* BEGIN DATA IN THIS EXERCISE *

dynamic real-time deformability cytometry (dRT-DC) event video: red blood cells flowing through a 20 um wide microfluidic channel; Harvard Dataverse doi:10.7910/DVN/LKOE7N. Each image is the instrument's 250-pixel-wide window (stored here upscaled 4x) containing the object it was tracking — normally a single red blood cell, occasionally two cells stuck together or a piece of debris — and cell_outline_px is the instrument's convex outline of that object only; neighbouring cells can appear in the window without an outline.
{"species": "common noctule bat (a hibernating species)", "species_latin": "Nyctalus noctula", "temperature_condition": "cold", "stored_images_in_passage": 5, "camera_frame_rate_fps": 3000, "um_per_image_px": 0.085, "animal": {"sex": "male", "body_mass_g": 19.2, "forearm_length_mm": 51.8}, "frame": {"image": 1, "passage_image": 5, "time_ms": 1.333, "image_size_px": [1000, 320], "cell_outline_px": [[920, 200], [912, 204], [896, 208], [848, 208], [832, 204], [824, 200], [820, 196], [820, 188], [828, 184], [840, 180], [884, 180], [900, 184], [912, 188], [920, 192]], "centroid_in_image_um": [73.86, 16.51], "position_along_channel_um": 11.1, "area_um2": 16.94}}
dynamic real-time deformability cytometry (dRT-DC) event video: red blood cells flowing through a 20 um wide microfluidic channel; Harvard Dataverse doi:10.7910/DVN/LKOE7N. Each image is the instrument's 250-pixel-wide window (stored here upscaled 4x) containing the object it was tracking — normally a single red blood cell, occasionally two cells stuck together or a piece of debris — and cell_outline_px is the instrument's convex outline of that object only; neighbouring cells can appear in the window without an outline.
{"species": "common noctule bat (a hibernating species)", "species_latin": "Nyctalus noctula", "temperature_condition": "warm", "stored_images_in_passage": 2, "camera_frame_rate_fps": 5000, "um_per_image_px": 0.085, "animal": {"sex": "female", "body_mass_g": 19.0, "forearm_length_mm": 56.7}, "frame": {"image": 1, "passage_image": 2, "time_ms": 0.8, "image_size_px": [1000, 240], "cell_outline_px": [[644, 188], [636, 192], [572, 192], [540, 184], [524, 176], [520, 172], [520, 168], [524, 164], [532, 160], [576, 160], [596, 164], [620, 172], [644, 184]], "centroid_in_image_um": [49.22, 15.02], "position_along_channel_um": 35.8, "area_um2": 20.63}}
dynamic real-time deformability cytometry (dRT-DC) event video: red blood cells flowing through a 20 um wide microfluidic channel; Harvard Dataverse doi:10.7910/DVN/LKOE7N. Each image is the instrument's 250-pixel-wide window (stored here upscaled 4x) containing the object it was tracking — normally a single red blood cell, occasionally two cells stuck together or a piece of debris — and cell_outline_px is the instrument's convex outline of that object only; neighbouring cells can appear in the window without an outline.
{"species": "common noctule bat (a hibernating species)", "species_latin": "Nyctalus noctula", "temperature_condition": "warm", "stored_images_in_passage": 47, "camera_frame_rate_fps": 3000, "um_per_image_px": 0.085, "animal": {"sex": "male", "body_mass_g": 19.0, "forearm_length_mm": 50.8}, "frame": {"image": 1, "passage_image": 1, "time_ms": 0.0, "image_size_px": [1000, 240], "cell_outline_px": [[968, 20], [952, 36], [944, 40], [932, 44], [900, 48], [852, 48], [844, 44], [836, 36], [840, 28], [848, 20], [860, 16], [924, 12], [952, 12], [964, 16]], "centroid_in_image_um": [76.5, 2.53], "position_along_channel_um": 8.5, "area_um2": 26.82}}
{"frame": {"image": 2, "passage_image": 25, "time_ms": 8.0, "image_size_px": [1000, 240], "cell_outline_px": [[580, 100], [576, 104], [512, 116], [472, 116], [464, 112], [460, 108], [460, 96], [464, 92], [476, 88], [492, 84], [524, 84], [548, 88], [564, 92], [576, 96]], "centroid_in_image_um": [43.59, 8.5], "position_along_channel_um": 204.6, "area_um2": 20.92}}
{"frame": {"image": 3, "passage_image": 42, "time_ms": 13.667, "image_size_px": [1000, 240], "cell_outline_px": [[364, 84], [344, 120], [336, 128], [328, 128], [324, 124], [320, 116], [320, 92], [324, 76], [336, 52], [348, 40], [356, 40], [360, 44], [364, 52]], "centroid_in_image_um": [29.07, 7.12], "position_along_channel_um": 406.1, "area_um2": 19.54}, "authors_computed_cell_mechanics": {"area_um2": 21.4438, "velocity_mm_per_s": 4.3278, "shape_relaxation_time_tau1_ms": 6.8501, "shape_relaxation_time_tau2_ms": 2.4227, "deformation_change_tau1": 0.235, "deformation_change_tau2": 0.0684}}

* END DATA IN THIS EXERCISE *

EXERCISE DETAILS: Each record above should be returned exactly as it appears.

SOLUTION TO THIS PROBLEM:
dynamic real-time deformability cytometry (dRT-DC) event video: red blood cells flowing through a 20 um wide microfluidic channel; Harvard Dataverse doi:10.7910/DVN/LKOE7N. Each image is the instrument's 250-pixel-wide window (stored here upscaled 4x) containing the object it was tracking — normally a single red blood cell, occasionally two cells stuck together or a piece of debris — and cell_outline_px is the instrument's convex outline of that object only; neighbouring cells can appear in the window without an outline.
{"species": "common noctule bat (a hibernating species)", "species_latin": "Nyctalus noctula", "temperature_condition": "cold", "stored_images_in_passage": 5, "camera_frame_rate_fps": 3000, "um_per_image_px": 0.085, "animal": {"sex": "male", "body_mass_g": 19.2, "forearm_length_mm": 51.8}, "frame": {"image": 1, "passage_image": 5, "time_ms": 1.333, "image_size_px": [1000, 320], "cell_outline_px": [[920, 200], [912, 204], [896, 208], [848, 208], [832, 204], [824, 200], [820, 196], [820, 188], [828, 184], [840, 180], [884, 180], [900, 184], [912, 188], [920, 192]], "centroid_in_image_um": [73.86, 16.51], "position_along_channel_um": 11.1, "area_um2": 16.94}}
dynamic real-time deformability cytometry (dRT-DC) event video: red blood cells flowing through a 20 um wide microfluidic channel; Harvard Dataverse doi:10.7910/DVN/LKOE7N. Each image is the instrument's 250-pixel-wide window (stored here upscaled 4x) containing the object it was tracking — normally a single red blood cell, occasionally two cells stuck together or a piece of debris — and cell_outline_px is the instrument's convex outline of that object only; neighbouring cells can appear in the window without an outline.
{"species": "common noctule bat (a hibernating species)", "species_latin": "Nyctalus noctula", "temperature_condition": "warm", "stored_images_in_passage": 2, "camera_frame_rate_fps": 5000, "um_per_image_px": 0.085, "animal": {"sex": "female", "body_mass_g": 19.0, "forearm_length_mm": 56.7}, "frame": {"image": 1, "passage_image": 2, "time_ms": 0.8, "image_size_px": [1000, 240], "cell_outline_px": [[644, 188], [636, 192], [572, 192], [540, 184], [524, 176], [520, 172], [520, 168], [524, 164], [532, 160], [576, 160], [596, 164], [620, 172], [644, 184]], "centroid_in_image_um": [49.22, 15.02], "position_along_channel_um": 35.8, "area_um2": 20.63}}
dynamic real-time deformability cytometry (dRT-DC) event video: red blood cells flowing through a 20 um wide microfluidic channel; Harvard Dataverse doi:10.7910/DVN/LKOE7N. Each image is the instrument's 250-pixel-wide window (stored here upscaled 4x) containing the object it was tracking — normally a single red blood cell, occasionally two cells stuck together or a piece of debris — and cell_outline_px is the instrument's convex outline of that object only; neighbouring cells can appear in the window without an outline.
{"species": "common noctule bat (a hibernating species)", "species_latin": "Nyctalus noctula", "temperature_condition": "warm", "stored_images_in_passage": 47, "camera_frame_rate_fps": 3000, "um_per_image_px": 0.085, "animal": {"sex": "male", "body_mass_g": 19.0, "forearm_length_mm": 50.8}, "frame": {"image": 1, "passage_image": 1, "time_ms": 0.0, "image_size_px": [1000, 240], "cell_outline_px": [[968, 20], [952, 36], [944, 40], [932, 44], [900, 48], [852, 48], [844, 44], [836, 36], [840, 28], [848, 20], [860, 16], [924, 12], [952, 12], [964, 16]], "centroid_in_image_um": [76.5, 2.53], "position_along_channel_um": 8.5, "area_um2": 26.82}}
{"frame": {"image": 2, "passage_image": 25, "time_ms": 8.0, "image_size_px": [1000, 240], "cell_outline_px": [[580, 100], [576, 104], [512, 116], [472, 116], [464, 112], [460, 108], [460, 96], [464, 92], [476, 88], [492, 84], [524, 84], [548, 88], [564, 92], [576, 96]], "centroid_in_image_um": [43.59, 8.5], "position_along_channel_um": 204.6, "area_um2": 20.92}}
{"frame": {"image": 3, "passage_image": 42, "time_ms": 13.667, "image_size_px": [1000, 240], "cell_outline_px": [[364, 84], [344, 120], [336, 128], [328, 128], [324, 124], [320, 116], [320, 92], [324, 76], [336, 52], [348, 40], [356, 40], [360, 44], [364, 52]], "centroid_in_image_um": [29.07, 7.12], "position_along_channel_um": 406.1, "area_um2": 19.54}, "authors_computed_cell_mechanics": {"area_um2": 21.4438, "velocity_mm_per_s": 4.3278, "shape_relaxation_time_tau1_ms": 6.8501, "shape_relaxation_time_tau2_ms": 2.4227, "deformation_change_tau1": 0.235, "deformation_change_tau2": 0.0684}}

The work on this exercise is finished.